**Task requirements**. A verbatim transcript of the data below is required, images omitted.

- Opening Delimiter -

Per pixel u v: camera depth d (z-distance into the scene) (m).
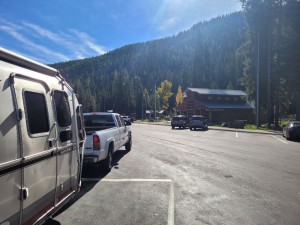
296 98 47.28
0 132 3.96
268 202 7.43
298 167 12.09
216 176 10.33
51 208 5.48
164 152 16.31
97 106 143.00
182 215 6.52
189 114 71.81
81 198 7.77
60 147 5.80
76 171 6.83
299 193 8.23
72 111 6.68
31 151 4.69
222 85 143.00
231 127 47.34
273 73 47.31
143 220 6.23
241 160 13.75
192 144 20.62
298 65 43.03
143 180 9.77
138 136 27.89
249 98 53.06
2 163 3.95
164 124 61.53
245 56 53.22
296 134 25.06
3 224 3.94
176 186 8.98
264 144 21.61
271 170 11.42
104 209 6.92
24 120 4.55
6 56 4.38
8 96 4.23
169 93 111.25
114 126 13.55
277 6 46.12
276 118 46.94
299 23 43.62
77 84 144.62
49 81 5.63
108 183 9.37
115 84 138.88
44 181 5.12
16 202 4.25
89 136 10.10
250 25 50.09
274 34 48.25
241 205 7.20
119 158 14.19
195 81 146.38
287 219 6.29
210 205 7.19
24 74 4.73
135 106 125.88
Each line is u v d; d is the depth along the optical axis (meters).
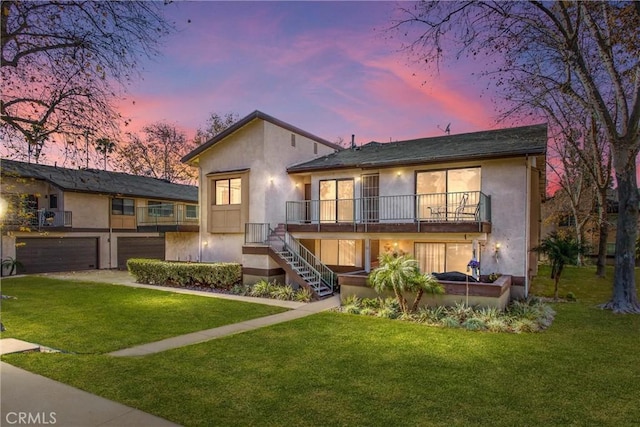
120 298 12.77
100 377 5.36
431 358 6.45
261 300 12.54
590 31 11.01
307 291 12.94
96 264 23.41
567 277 17.59
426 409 4.54
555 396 4.95
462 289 10.18
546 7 11.09
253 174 16.05
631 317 9.91
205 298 12.87
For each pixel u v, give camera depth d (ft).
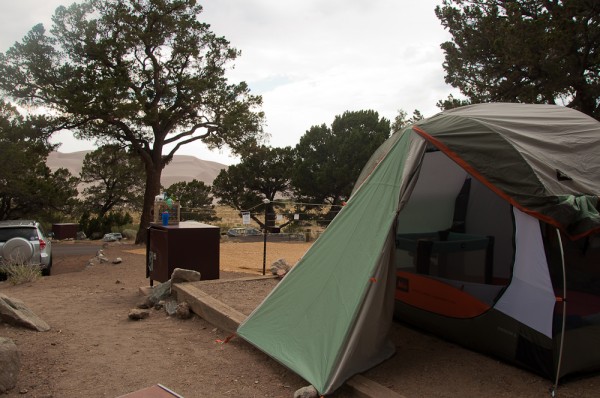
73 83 57.47
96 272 35.50
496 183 12.63
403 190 13.64
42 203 87.45
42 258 37.70
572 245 12.18
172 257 23.24
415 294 16.10
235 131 66.95
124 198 115.44
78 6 57.72
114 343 15.89
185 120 69.41
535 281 12.02
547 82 42.75
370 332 12.52
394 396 10.77
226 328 16.90
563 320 11.34
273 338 13.88
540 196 11.63
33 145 62.95
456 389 11.41
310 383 11.60
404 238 17.12
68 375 12.92
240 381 12.55
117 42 60.70
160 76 65.51
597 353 12.12
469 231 16.37
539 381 11.81
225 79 67.87
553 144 13.60
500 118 14.79
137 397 9.98
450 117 14.85
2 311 17.31
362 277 12.92
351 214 14.73
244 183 99.76
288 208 97.09
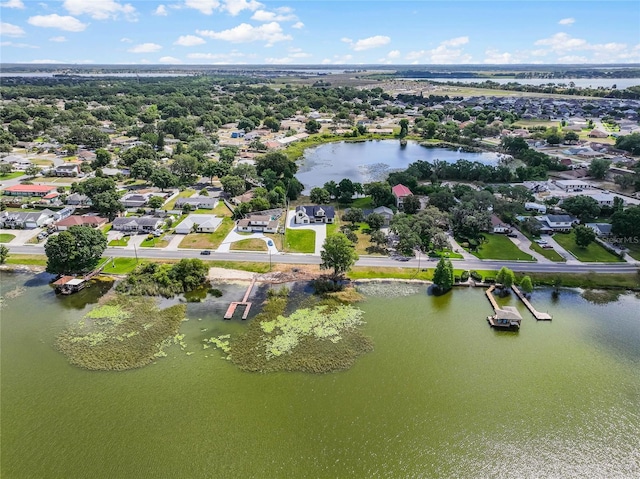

- Closing Delimiter -

**Answer area**.
Per pixel u v: camera depth d (z-distance into the scene) (m).
296 98 47.28
0 132 3.96
268 202 7.43
298 167 12.09
216 176 10.33
51 208 5.48
164 152 16.31
97 106 143.00
182 215 6.52
189 114 71.81
81 198 7.77
60 147 5.80
76 171 6.83
299 193 8.23
72 111 6.68
31 151 4.69
222 85 143.00
231 127 47.34
273 73 47.31
143 220 6.23
241 160 13.75
192 144 20.62
298 65 43.03
143 180 9.77
138 136 27.89
249 98 53.06
2 163 3.95
164 124 61.53
245 56 53.22
296 134 25.06
3 224 3.94
176 186 8.98
264 144 21.61
271 170 11.42
104 209 6.92
24 120 4.55
6 56 4.38
8 96 4.23
169 93 111.25
114 126 13.55
277 6 46.12
276 118 46.94
299 23 43.62
77 84 144.62
49 81 5.63
108 183 9.37
115 84 138.88
44 181 5.12
16 202 4.25
89 136 10.10
250 25 50.09
274 34 48.25
241 205 7.20
119 158 14.19
195 81 146.38
287 219 6.29
210 205 7.19
24 74 4.73
135 106 125.88
Each line is u v d; d is the depth along the optical axis (meters).
120 298 12.77
100 377 5.36
431 358 6.45
261 300 12.54
590 31 11.01
307 291 12.94
96 264 23.41
567 277 17.59
426 409 4.54
555 396 4.95
462 289 10.18
546 7 11.09
253 174 16.05
631 317 9.91
205 298 12.87
For each pixel u v, give camera depth d (ft).
73 83 57.47
96 272 35.50
496 183 12.63
403 190 13.64
42 203 87.45
42 258 37.70
572 245 12.18
172 257 23.24
415 294 16.10
235 131 66.95
124 198 115.44
78 6 57.72
114 343 15.89
185 120 69.41
535 281 12.02
547 82 42.75
370 332 12.52
394 396 10.77
226 328 16.90
563 320 11.34
273 338 13.88
540 196 11.63
33 145 62.95
456 389 11.41
310 383 11.60
404 238 17.12
68 375 12.92
240 381 12.55
117 42 60.70
160 76 65.51
597 353 12.12
469 231 16.37
539 381 11.81
225 79 67.87
553 144 13.60
500 118 14.79
137 397 9.98
450 117 14.85
2 311 17.31
362 277 12.92
351 214 14.73
244 183 99.76
288 208 97.09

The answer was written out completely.